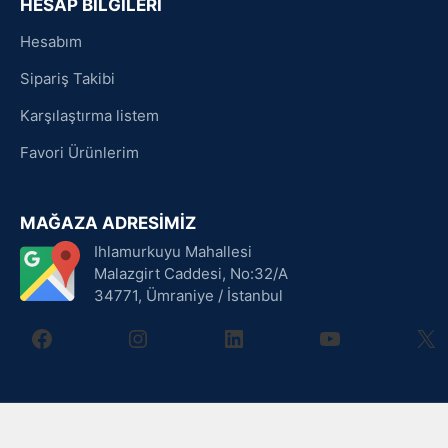
HESAP BİLGİLERİ
Hesabım
Sipariş Takibi
Karşılaştırma listem
Favori Ürünlerim
MAĞAZA ADRESİMİZ
Ihlamurkuyu Mahallesi
Malazgirt Caddesi, No:32/A
34771, Ümraniye / İstanbul
facebook
instagram
linkedin
youtube
X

==========

▶ _What you should do_: Copy nothing except the lines from the one holding "34771, Ümraniye / İstanbul" through the last line of the data above, and return them exactly.

▶ _Result_:
34771, Ümraniye / İstanbul
facebook
instagram
linkedin
youtube
X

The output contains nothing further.